The relentlessly rising cost of health insurance is prompting some small Massachusetts companies to drop coverage for their workers and encourage them to sign up for state-subsidized care instead, a trend that, some analysts say, could eventually weigh heavily on the state's already-stressed budget. Since April 1, the date many insurance contracts are renewed for small businesses, the owners of about 90 small companies terminated their insurance plans with Braintree-based broker Jeff Rich and indicated in a follow-up survey that they were relying on publicly-funded insurance for their employee
It's not entirely clear how strong this trend is right now, but it tracks with what many expect to occur widely as the PPACA swings into effect: Many businesses, especially those that employee fewer individuals, will choose to drop health coverage for their employees. Indeed, the CBO projected that about 3 million individuals would be shifted off their current employer-provided insurance, and many experts I've spoken to recently think that number is likely to be low.
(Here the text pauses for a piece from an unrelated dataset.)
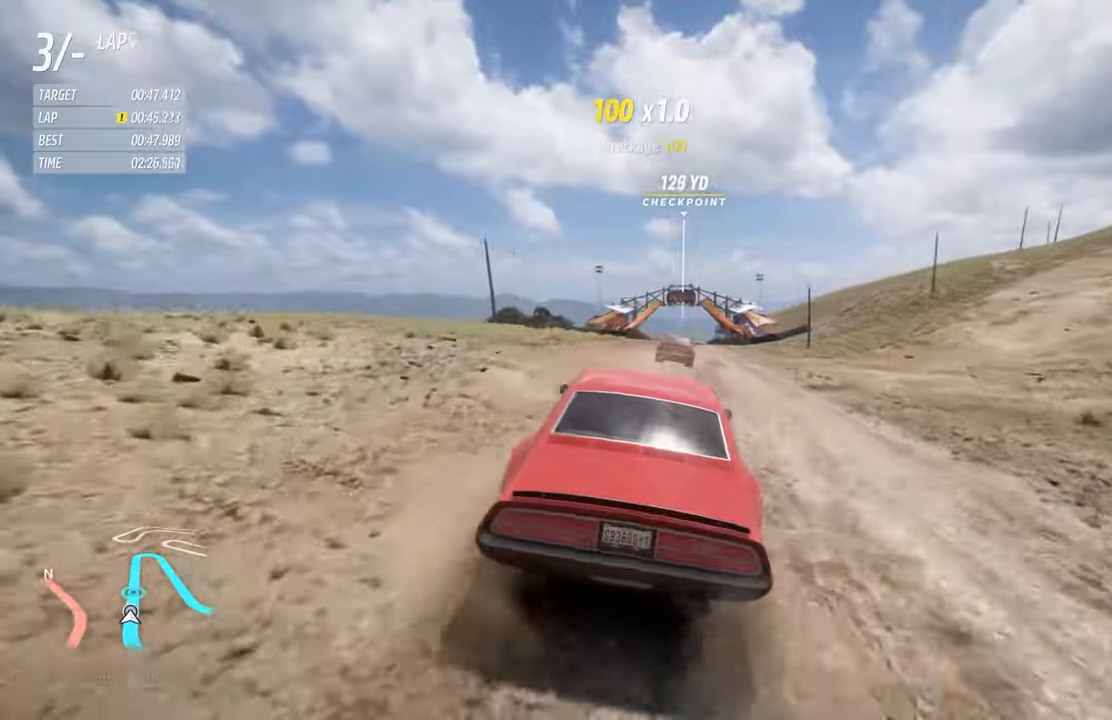
{"buttons": ["R2"], "left_stick": "left", "right_stick": "center", "events": [[483, "left_stick", "left"]]}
And the bulk of that shift is expected to come from small-business employees. That's because small businesses (defined as having fewer than 50 employees) don't have to pay a penalty to drop their coverage. So if employees can get subsidized insurance through the state, there's little financial incentive for small employers to keep giving health benefits. The article quotes the Kaiser Family Foundation's Larry Levitt as saying that "struggling business [sic] don't necessarily feel the need to offer coverage to attract workers." Well, struggling or not, they certainly don't when the state offers those workers a subsidized insurance option.
And as we've already seen, larger businesses may have incentives to drop coverage, too—even factoring in the penalties they'll have to pay for not providing insurance. AT&T, for example, calculated that it could save $1.8 billion by shifting its employees into a public program. Now, not every business will immediately kill health coverage under the law, but as time goes on, and the potential savings add up, it will be tougher and tougher for businesses, small and large, to keep offering coverage. Which means that those, contrary to Obama's promise, under the PPACA, those who like their health care plans may not actually be able to keep them.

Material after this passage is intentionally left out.